§ Passage to read:
After a while of back and forth, I requested earnestly that we end that particular topic and talk about other things. I don’t think my protagonist even heard me.

She would not let it go. At a point, I think I might have considered doing what you did to me but I felt she just might have seen it as a victory and I didn’t want to give her that benefit. So, rather, I continued speaking, which meant, as such conversations tend to be, that we both were speaking at the same time and not listening to each other.

My words were basically to plead continuously for an end to the debate since I would never agree with her while hers was more of the same. She did not stop. I do not quite recall what eventually made her stop, but when she finally did, she did so with a flourish ….

I know you will never agree. You are always like that…’ or something to that effect.

Wow! Did that hit me! A mixture of feelings.

The first, I think, was that I was somewhat taken aback. You see, in spite of our relatively limited closeness, I had made up my mind a long time ago that she was ‘like that’! To my mind, it actually described her to a ‘t’! Fancy her using those same words to describe me!

Second, was disappointment I think. You see, I know I can be unyielding when I felt I had good reason for it — as in our case. Besides, such has been said of me many times in the past so I already accepted there must be something to it. So no skin off my back.. or at least not much. Whis is why I never ever, introduced such scathing remarks during an argument, even in the Case of the Nail Polish, which as you will see later is quite a ridiculous thing to argue about!

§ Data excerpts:
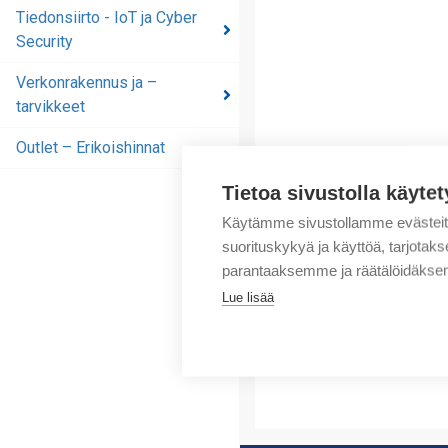
automaatioratkaisut
Tiedonsiirto - IoT ja Cyber
Security
Tiedonsiirto - IoT ja
Cyber Security
Verkonrakennus ja –
tarvikkeet
Verkonrakennus ja –
tarvikkeet
Outlet – Erikoishinnat
Outlet – Erikoishinnat
Tietoa sivustolla käytet
Käytämme sivustollamme evästei
suorituskykyä ja käyttöä, tarjot
parantaaksemme ja räätälöidäksem
Lue lisää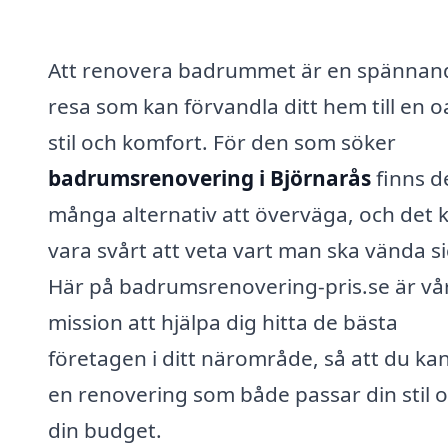
Att renovera badrummet är en spännan
resa som kan förvandla ditt hem till en o
stil och komfort. För den som söker
badrumsrenovering i Björnarås
finns d
många alternativ att överväga, och det 
vara svårt att veta vart man ska vända si
Här på badrumsrenovering-pris.se är vå
mission att hjälpa dig hitta de bästa
företagen i ditt närområde, så att du kan
en renovering som både passar din stil 
din budget.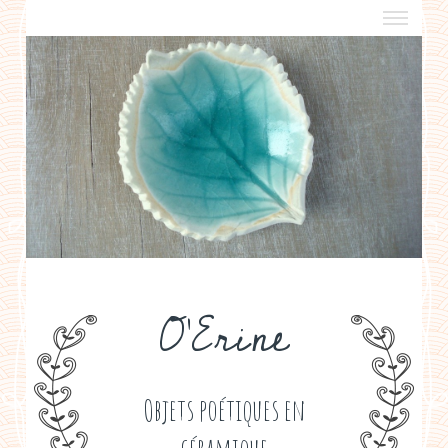
a propos
boutiques de créateurs
contact
politique de confidentialité
O'Erine
Objets poétiques en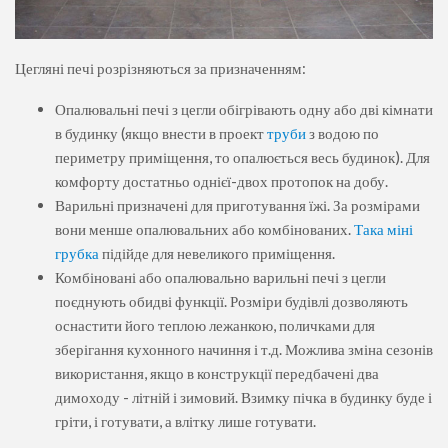
Цегляні печі розрізняються за призначенням:
Опалювальні печі з цегли обігрівають одну або дві кімнати
в будинку (якщо внести в проект
труби
з водою по
периметру приміщення, то опалюється весь будинок). Для
комфорту достатньо однієї-двох протопок на добу.
Варильні призначені для приготування їжі. За розмірами
вони менше опалювальних або комбінованих.
Така міні
грубка
підійде для невеликого приміщення.
Комбіновані або опалювально варильні печі з цегли
поєднують обидві функції. Розміри будівлі дозволяють
оснастити його теплою лежанкою, поличками для
зберігання кухонного начиння і т.д. Можлива зміна сезонів
використання, якщо в конструкції передбачені два
димоходу - літній і зимовий. Взимку пічка в будинку буде і
гріти, і готувати, а влітку лише готувати.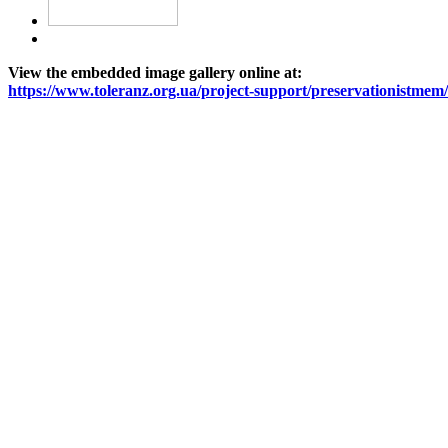
View the embedded image gallery online at:
https://www.toleranz.org.ua/project-support/preservationistme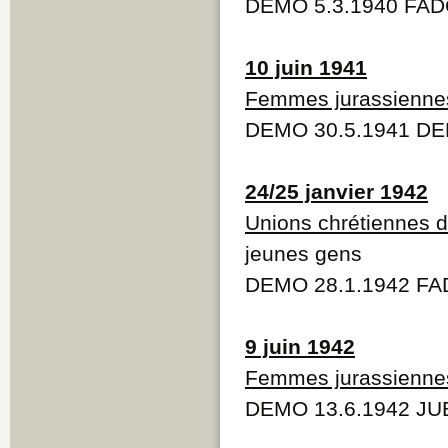
DEMO 5.3.1940 FADC
10 juin 1941
Femmes jurassienne
DEMO 30.5.1941 DE
24/25 janvier 1942
Unions chrétiennes 
jeunes gens
DEMO 28.1.1942 FAD
9 juin 1942
Femmes jurassienne
DEMO 13.6.1942 JUB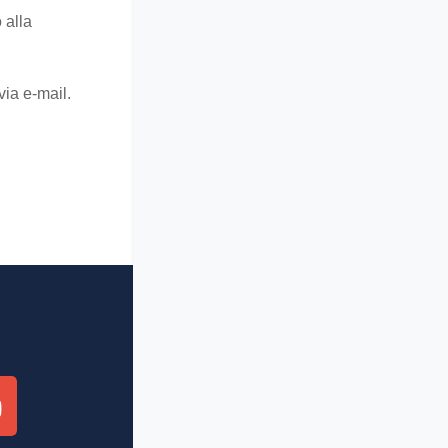
 alla
via e-mail.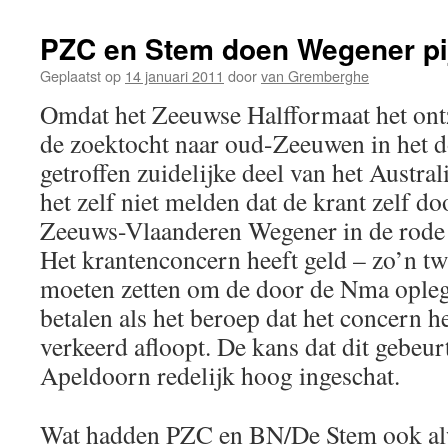
PZC en Stem doen Wegener pi
Geplaatst op
14 januari 2011
door
van Gremberghe
Omdat het Zeeuwse Halfformaat het ont
de zoektocht naar oud-Zeeuwen in het 
getroffen zuidelijke deel van het Austra
het zelf niet melden dat de krant zelf do
Zeeuws-Vlaanderen Wegener in de rode c
Het krantenconcern heeft geld – zo’n twi
moeten zetten om de door de Nma opleg
betalen als het beroep dat het concern h
verkeerd afloopt. De kans dat dit gebeur
Apeldoorn redelijk hoog ingeschat.
Wat hadden PZC en BN/De Stem ook alw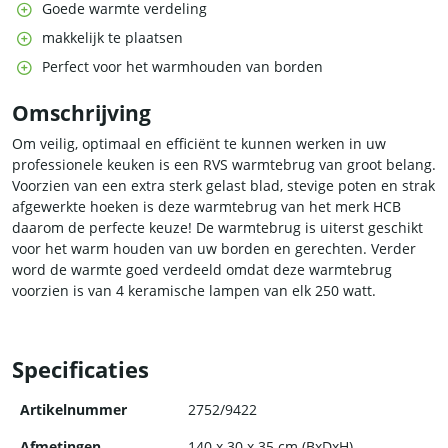
Goede warmte verdeling
makkelijk te plaatsen
Perfect voor het warmhouden van borden
Omschrijving
Om veilig, optimaal en efficiënt te kunnen werken in uw
professionele keuken is een RVS warmtebrug van groot belang.
Voorzien van een extra sterk gelast blad, stevige poten en strak
afgewerkte hoeken is deze warmtebrug van het merk HCB
daarom de perfecte keuze! De warmtebrug is uiterst geschikt
voor het warm houden van uw borden en gerechten. Verder
word de warmte goed verdeeld omdat deze warmtebrug
voorzien is van 4 keramische lampen van elk 250 watt.
Specificaties
Artikelnummer
2752/9422
Afmetingen
140 x 30 x 35 cm (BxDxH)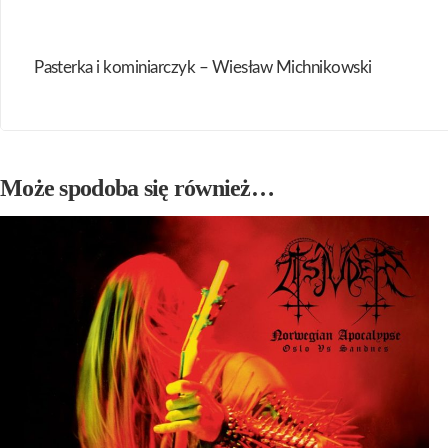
Pasterka i kominiarczyk – Wiesław Michnikowski
Może spodoba się również…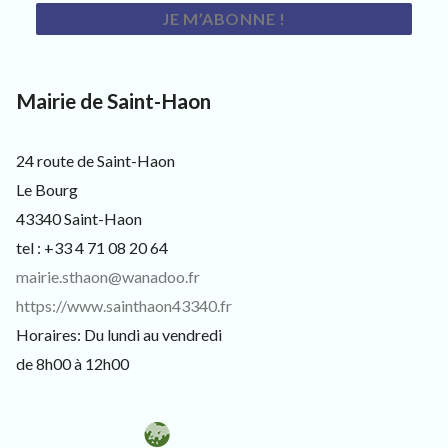
s
i
t
e
u
Mairie de Saint-Haon
r
s
e
t
24 route de Saint-Haon
c
Le Bourg
u
r
43340 Saint-Haon
i
tel : +33 4 71 08 20 64
e
u
mairie.sthaon@wanadoo.fr
x
https://www.sainthaon43340.fr
Horaires: Du lundi au vendredi
de 8h00 à 12h00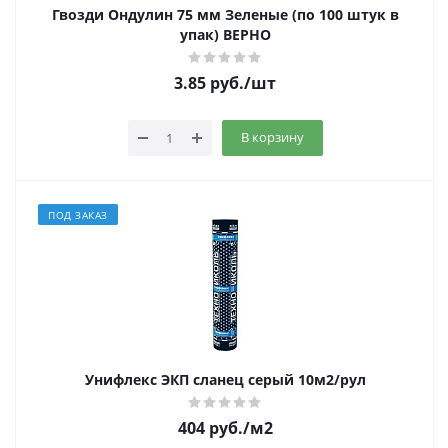
Гвозди Ондулин 75 мм Зеленые (по 100 штук в
упак) ВЕРНО
3.85
руб.
/шт
В корзину
ПОД ЗАКАЗ
Унифлекс ЭКП сланец серый 10м2/рул
404
руб.
/м2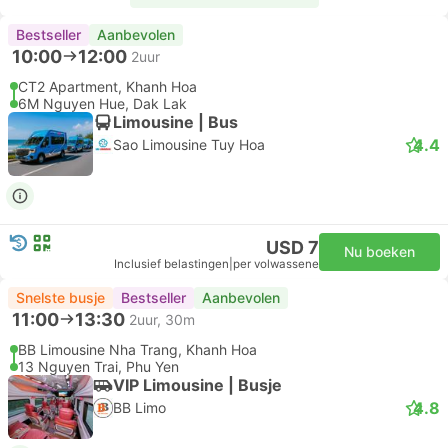
Bestseller
Aanbevolen
10:00
12:00
2uur
CT2 Apartment, Khanh Hoa
6M Nguyen Hue, Dak Lak
Limousine | Bus
4.4
Sao Limousine Tuy Hoa
USD 7
Nu boeken
Inclusief belastingen
|
per volwassene
Snelste busje
Bestseller
Aanbevolen
11:00
13:30
2uur, 30m
BB Limousine Nha Trang, Khanh Hoa
13 Nguyen Trai, Phu Yen
VIP Limousine | Busje
4.8
BB Limo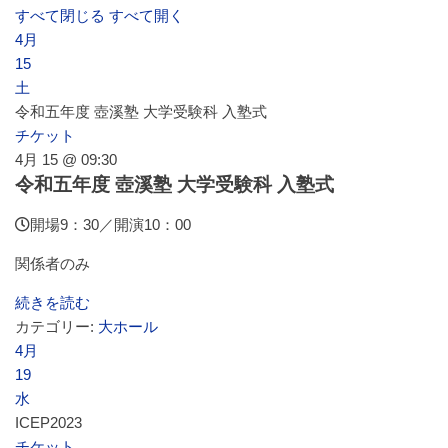
すべて閉じる
すべて開く
4月
施設案内
15
土
令和五年度 壺溪塾 大学受験科 入塾式
大ホール
チケット
4月 15 @ 09:30
令和五年度 壺溪塾 大学受験科 入塾式
ステージビュー
開場9：30／開演10：00
大会議室（小ホール）
関係者のみ
続きを読む
カテゴリー:
大ホール
中小会議室
4月
19
水
展示ロビー
ICEP2023
チケット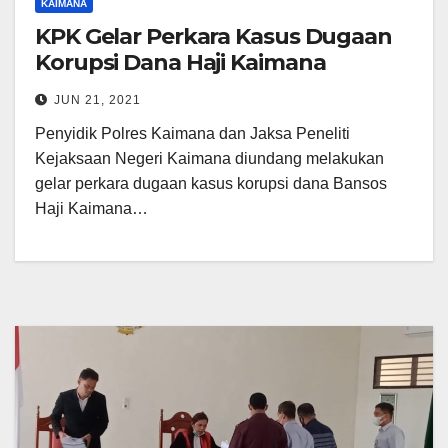
KAIMANA
KPK Gelar Perkara Kasus Dugaan
Korupsi Dana Haji Kaimana
JUN 21, 2021
Penyidik Polres Kaimana dan Jaksa Peneliti
Kejaksaan Negeri Kaimana diundang melakukan
gelar perkara dugaan kasus korupsi dana Bansos
Haji Kaimana…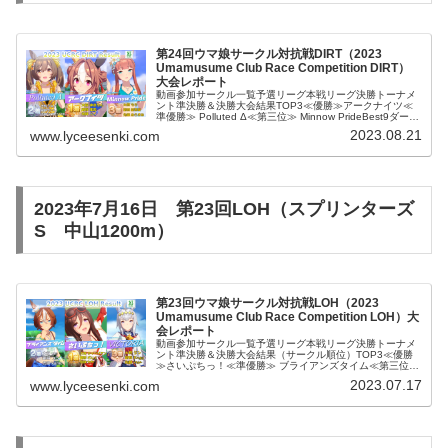
第24回ウマ娘サークル対抗戦DIRT（2023
Umamusume Club Race Competition DIRT）
大会レポート
動画参加サークル一覧予選リーグ本戦リーグ決勝トーナメ
ント準決勝＆決勝大会結果TOP3≪優勝≫アークナイツ≪
準優勝≫ Polluted Δ≪第三位≫ Minnow PrideBest9ダーク
ホースあひるふぁーむVICTORIAジャッジメントで...
2023.08.21
www.lyceesenki.com
2023年7月16日 第23回LOH（スプリンターズ
S 中山1200m）
第23回ウマ娘サークル対抗戦LOH（2023
Umamusume Club Race Competition LOH）大
会レポート
動画参加サークル一覧予選リーグ本戦リーグ決勝トーナメ
ント準決勝＆決勝大会結果（サークル順位）TOP3≪優勝
≫さいぷちっ！≪準優勝≫ ブライアンズタイム≪第三位≫
VICTORIABest8よめみ酒場アークナイツΣさよなら、おま
2023.07.17
www.lyceesenki.com
ちかね湘南レー...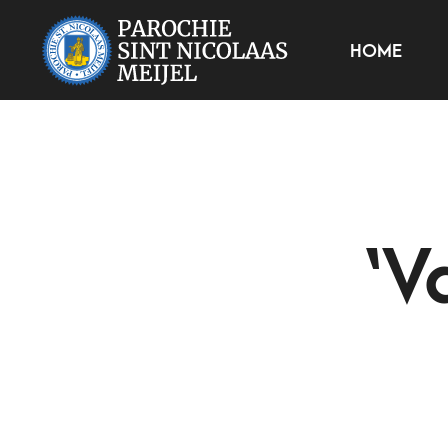
HOME
‘V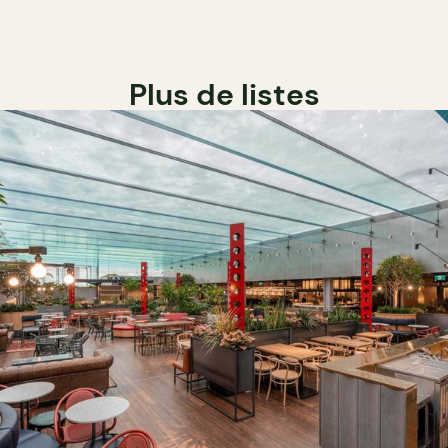
Plus de listes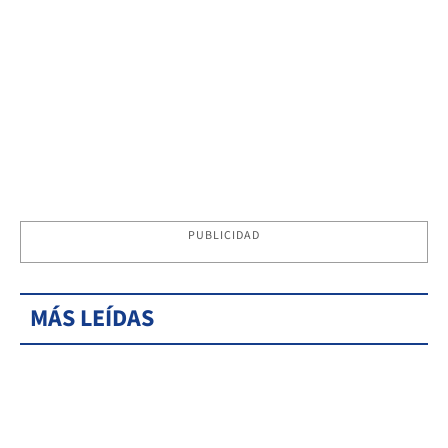
PUBLICIDAD
MÁS LEÍDAS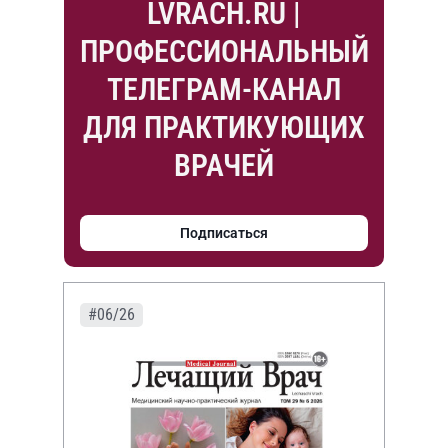
LVRACH.RU |
ПРОФЕССИОНАЛЬНЫЙ
ТЕЛЕГРАМ-КАНАЛ
ДЛЯ ПРАКТИКУЮЩИХ
ВРАЧЕЙ
Подписаться
#06/26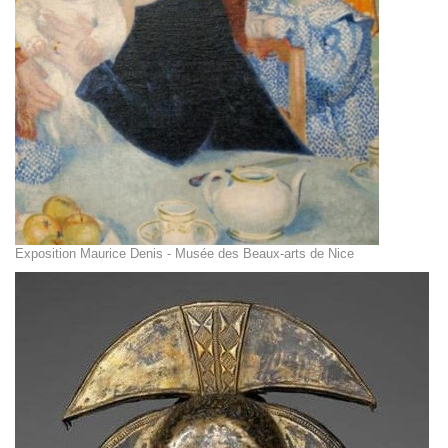
Exposition Maurice Denis - Musée des Beaux-arts de Nice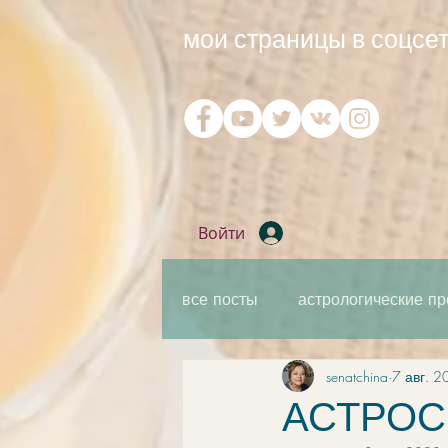
мои страницы в соцсет
Войти
все посты
астрологические пр
senatchina
7 авг. 2
практическая мантика
ка
АСТРОСВ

§ Prompt: Could you quote the passage about the argument from "She would not" to "to that effect."? These rows have no connection to the passage about the argument.

§ Result for this exercise:
She would not let it go. At a point, I think I might have considered doing what you did to me but I felt she just might have seen it as a victory and I didn’t want to give her that benefit. So, rather, I continued speaking, which meant, as such conversations tend to be, that we both were speaking at the same time and not listening to each other.

My words were basically to plead continuously for an end to the debate since I would never agree with her while hers was more of the same. She did not stop. I do not quite recall what eventually made her stop, but when she finally did, she did so with a flourish ….

I know you will never agree. You are always like that…’ or something to that effect.